Extracted data records
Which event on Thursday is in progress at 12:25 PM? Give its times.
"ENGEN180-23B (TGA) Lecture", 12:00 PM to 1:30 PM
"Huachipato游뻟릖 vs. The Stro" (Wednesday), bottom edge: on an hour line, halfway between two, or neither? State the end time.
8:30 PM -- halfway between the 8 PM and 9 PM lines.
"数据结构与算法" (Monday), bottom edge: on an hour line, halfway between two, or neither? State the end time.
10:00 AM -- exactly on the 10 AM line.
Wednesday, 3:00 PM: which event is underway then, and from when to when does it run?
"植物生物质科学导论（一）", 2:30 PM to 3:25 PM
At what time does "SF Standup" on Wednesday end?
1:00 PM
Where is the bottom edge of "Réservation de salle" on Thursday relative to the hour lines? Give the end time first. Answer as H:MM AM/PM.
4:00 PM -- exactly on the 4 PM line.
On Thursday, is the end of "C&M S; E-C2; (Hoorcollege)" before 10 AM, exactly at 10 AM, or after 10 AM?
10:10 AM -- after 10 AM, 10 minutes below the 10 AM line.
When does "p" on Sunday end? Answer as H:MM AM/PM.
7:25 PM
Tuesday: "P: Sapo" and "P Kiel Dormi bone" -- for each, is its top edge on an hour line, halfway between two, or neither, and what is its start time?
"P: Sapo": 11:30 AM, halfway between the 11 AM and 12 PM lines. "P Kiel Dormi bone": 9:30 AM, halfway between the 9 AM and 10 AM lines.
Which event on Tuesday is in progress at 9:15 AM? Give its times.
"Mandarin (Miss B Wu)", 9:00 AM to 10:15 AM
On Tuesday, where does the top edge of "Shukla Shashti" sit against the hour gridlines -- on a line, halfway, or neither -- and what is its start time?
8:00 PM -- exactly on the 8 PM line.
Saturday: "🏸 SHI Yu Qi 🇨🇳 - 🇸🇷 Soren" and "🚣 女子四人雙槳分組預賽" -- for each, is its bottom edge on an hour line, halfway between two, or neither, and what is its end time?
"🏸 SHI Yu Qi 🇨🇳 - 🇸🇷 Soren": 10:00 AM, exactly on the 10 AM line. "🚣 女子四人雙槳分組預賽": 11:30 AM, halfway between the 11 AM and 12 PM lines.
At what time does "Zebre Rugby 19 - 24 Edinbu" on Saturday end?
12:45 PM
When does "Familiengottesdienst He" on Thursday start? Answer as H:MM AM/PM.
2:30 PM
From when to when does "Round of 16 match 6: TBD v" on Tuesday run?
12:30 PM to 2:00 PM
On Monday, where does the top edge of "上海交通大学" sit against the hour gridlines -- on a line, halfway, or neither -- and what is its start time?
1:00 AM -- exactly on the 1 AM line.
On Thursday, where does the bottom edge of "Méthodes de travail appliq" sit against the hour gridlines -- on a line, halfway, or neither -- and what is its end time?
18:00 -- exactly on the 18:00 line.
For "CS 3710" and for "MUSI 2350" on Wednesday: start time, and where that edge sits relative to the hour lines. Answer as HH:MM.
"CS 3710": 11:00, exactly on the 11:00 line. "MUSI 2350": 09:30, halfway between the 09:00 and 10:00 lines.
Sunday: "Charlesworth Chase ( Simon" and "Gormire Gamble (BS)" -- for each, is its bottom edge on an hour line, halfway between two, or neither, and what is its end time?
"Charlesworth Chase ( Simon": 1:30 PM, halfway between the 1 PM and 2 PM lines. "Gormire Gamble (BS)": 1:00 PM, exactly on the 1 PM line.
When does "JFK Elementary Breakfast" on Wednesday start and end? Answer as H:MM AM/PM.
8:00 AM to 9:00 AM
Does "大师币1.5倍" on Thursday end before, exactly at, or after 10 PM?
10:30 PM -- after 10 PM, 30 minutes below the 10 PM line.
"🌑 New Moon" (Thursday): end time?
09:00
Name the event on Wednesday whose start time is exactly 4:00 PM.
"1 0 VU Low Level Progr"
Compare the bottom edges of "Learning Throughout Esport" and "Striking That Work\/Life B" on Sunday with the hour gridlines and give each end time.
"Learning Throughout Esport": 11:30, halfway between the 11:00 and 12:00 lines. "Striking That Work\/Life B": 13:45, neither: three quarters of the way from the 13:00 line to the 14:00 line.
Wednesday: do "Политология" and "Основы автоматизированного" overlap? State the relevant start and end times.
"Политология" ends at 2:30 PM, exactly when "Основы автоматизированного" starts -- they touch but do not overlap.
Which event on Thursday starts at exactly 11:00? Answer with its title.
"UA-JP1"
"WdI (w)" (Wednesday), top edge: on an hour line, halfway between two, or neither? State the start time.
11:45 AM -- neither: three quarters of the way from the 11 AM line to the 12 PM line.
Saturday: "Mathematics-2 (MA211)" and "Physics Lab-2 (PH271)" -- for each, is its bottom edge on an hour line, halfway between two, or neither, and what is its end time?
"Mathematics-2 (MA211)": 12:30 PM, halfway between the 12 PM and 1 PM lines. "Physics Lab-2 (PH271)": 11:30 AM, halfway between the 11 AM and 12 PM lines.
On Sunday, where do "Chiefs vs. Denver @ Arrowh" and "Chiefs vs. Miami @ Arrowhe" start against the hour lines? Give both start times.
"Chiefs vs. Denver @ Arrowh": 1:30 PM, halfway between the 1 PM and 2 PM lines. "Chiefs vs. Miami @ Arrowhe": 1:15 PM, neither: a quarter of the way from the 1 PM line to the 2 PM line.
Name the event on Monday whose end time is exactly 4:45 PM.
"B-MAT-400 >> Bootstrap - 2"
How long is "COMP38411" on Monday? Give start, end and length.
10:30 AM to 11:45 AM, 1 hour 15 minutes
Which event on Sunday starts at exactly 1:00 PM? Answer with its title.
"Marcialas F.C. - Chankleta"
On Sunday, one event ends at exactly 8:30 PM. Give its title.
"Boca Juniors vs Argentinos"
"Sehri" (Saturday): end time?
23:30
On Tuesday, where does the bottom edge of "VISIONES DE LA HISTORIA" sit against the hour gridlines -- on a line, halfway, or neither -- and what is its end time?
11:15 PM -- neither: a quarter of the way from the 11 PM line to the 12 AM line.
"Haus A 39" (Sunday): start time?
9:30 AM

Exercise task — Reproduce every record above verbatim, from first to last.

Task output —
Which event on Thursday is in progress at 12:25 PM? Give its times.
"ENGEN180-23B (TGA) Lecture", 12:00 PM to 1:30 PM
"Huachipato游뻟릖 vs. The Stro" (Wednesday), bottom edge: on an hour line, halfway between two, or neither? State the end time.
8:30 PM -- halfway between the 8 PM and 9 PM lines.
"数据结构与算法" (Monday), bottom edge: on an hour line, halfway between two, or neither? State the end time.
10:00 AM -- exactly on the 10 AM line.
Wednesday, 3:00 PM: which event is underway then, and from when to when does it run?
"植物生物质科学导论（一）", 2:30 PM to 3:25 PM
At what time does "SF Standup" on Wednesday end?
1:00 PM
Where is the bottom edge of "Réservation de salle" on Thursday relative to the hour lines? Give the end time first. Answer as H:MM AM/PM.
4:00 PM -- exactly on the 4 PM line.
On Thursday, is the end of "C&M S; E-C2; (Hoorcollege)" before 10 AM, exactly at 10 AM, or after 10 AM?
10:10 AM -- after 10 AM, 10 minutes below the 10 AM line.
When does "p" on Sunday end? Answer as H:MM AM/PM.
7:25 PM
Tuesday: "P: Sapo" and "P Kiel Dormi bone" -- for each, is its top edge on an hour line, halfway between two, or neither, and what is its start time?
"P: Sapo": 11:30 AM, halfway between the 11 AM and 12 PM lines. "P Kiel Dormi bone": 9:30 AM, halfway between the 9 AM and 10 AM lines.
Which event on Tuesday is in progress at 9:15 AM? Give its times.
"Mandarin (Miss B Wu)", 9:00 AM to 10:15 AM
On Tuesday, where does the top edge of "Shukla Shashti" sit against the hour gridlines -- on a line, halfway, or neither -- and what is its start time?
8:00 PM -- exactly on the 8 PM line.
Saturday: "🏸 SHI Yu Qi 🇨🇳 - 🇸🇷 Soren" and "🚣 女子四人雙槳分組預賽" -- for each, is its bottom edge on an hour line, halfway between two, or neither, and what is its end time?
"🏸 SHI Yu Qi 🇨🇳 - 🇸🇷 Soren": 10:00 AM, exactly on the 10 AM line. "🚣 女子四人雙槳分組預賽": 11:30 AM, halfway between the 11 AM and 12 PM lines.
At what time does "Zebre Rugby 19 - 24 Edinbu" on Saturday end?
12:45 PM
When does "Familiengottesdienst He" on Thursday start? Answer as H:MM AM/PM.
2:30 PM
From when to when does "Round of 16 match 6: TBD v" on Tuesday run?
12:30 PM to 2:00 PM
On Monday, where does the top edge of "上海交通大学" sit against the hour gridlines -- on a line, halfway, or neither -- and what is its start time?
1:00 AM -- exactly on the 1 AM line.
On Thursday, where does the bottom edge of "Méthodes de travail appliq" sit against the hour gridlines -- on a line, halfway, or neither -- and what is its end time?
18:00 -- exactly on the 18:00 line.
For "CS 3710" and for "MUSI 2350" on Wednesday: start time, and where that edge sits relative to the hour lines. Answer as HH:MM.
"CS 3710": 11:00, exactly on the 11:00 line. "MUSI 2350": 09:30, halfway between the 09:00 and 10:00 lines.
Sunday: "Charlesworth Chase ( Simon" and "Gormire Gamble (BS)" -- for each, is its bottom edge on an hour line, halfway between two, or neither, and what is its end time?
"Charlesworth Chase ( Simon": 1:30 PM, halfway between the 1 PM and 2 PM lines. "Gormire Gamble (BS)": 1:00 PM, exactly on the 1 PM line.
When does "JFK Elementary Breakfast" on Wednesday start and end? Answer as H:MM AM/PM.
8:00 AM to 9:00 AM
Does "大师币1.5倍" on Thursday end before, exactly at, or after 10 PM?
10:30 PM -- after 10 PM, 30 minutes below the 10 PM line.
"🌑 New Moon" (Thursday): end time?
09:00
Name the event on Wednesday whose start time is exactly 4:00 PM.
"1 0 VU Low Level Progr"
Compare the bottom edges of "Learning Throughout Esport" and "Striking That Work\/Life B" on Sunday with the hour gridlines and give each end time.
"Learning Throughout Esport": 11:30, halfway between the 11:00 and 12:00 lines. "Striking That Work\/Life B": 13:45, neither: three quarters of the way from the 13:00 line to the 14:00 line.
Wednesday: do "Политология" and "Основы автоматизированного" overlap? State the relevant start and end times.
"Политология" ends at 2:30 PM, exactly when "Основы автоматизированного" starts -- they touch but do not overlap.
Which event on Thursday starts at exactly 11:00? Answer with its title.
"UA-JP1"
"WdI (w)" (Wednesday), top edge: on an hour line, halfway between two, or neither? State the start time.
11:45 AM -- neither: three quarters of the way from the 11 AM line to the 12 PM line.
Saturday: "Mathematics-2 (MA211)" and "Physics Lab-2 (PH271)" -- for each, is its bottom edge on an hour line, halfway between two, or neither, and what is its end time?
"Mathematics-2 (MA211)": 12:30 PM, halfway between the 12 PM and 1 PM lines. "Physics Lab-2 (PH271)": 11:30 AM, halfway between the 11 AM and 12 PM lines.
On Sunday, where do "Chiefs vs. Denver @ Arrowh" and "Chiefs vs. Miami @ Arrowhe" start against the hour lines? Give both start times.
"Chiefs vs. Denver @ Arrowh": 1:30 PM, halfway between the 1 PM and 2 PM lines. "Chiefs vs. Miami @ Arrowhe": 1:15 PM, neither: a quarter of the way from the 1 PM line to the 2 PM line.
Name the event on Monday whose end time is exactly 4:45 PM.
"B-MAT-400 >> Bootstrap - 2"
How long is "COMP38411" on Monday? Give start, end and length.
10:30 AM to 11:45 AM, 1 hour 15 minutes
Which event on Sunday starts at exactly 1:00 PM? Answer with its title.
"Marcialas F.C. - Chankleta"
On Sunday, one event ends at exactly 8:30 PM. Give its title.
"Boca Juniors vs Argentinos"
"Sehri" (Saturday): end time?
23:30
On Tuesday, where does the bottom edge of "VISIONES DE LA HISTORIA" sit against the hour gridlines -- on a line, halfway, or neither -- and what is its end time?
11:15 PM -- neither: a quarter of the way from the 11 PM line to the 12 AM line.
"Haus A 39" (Sunday): start time?
9:30 AM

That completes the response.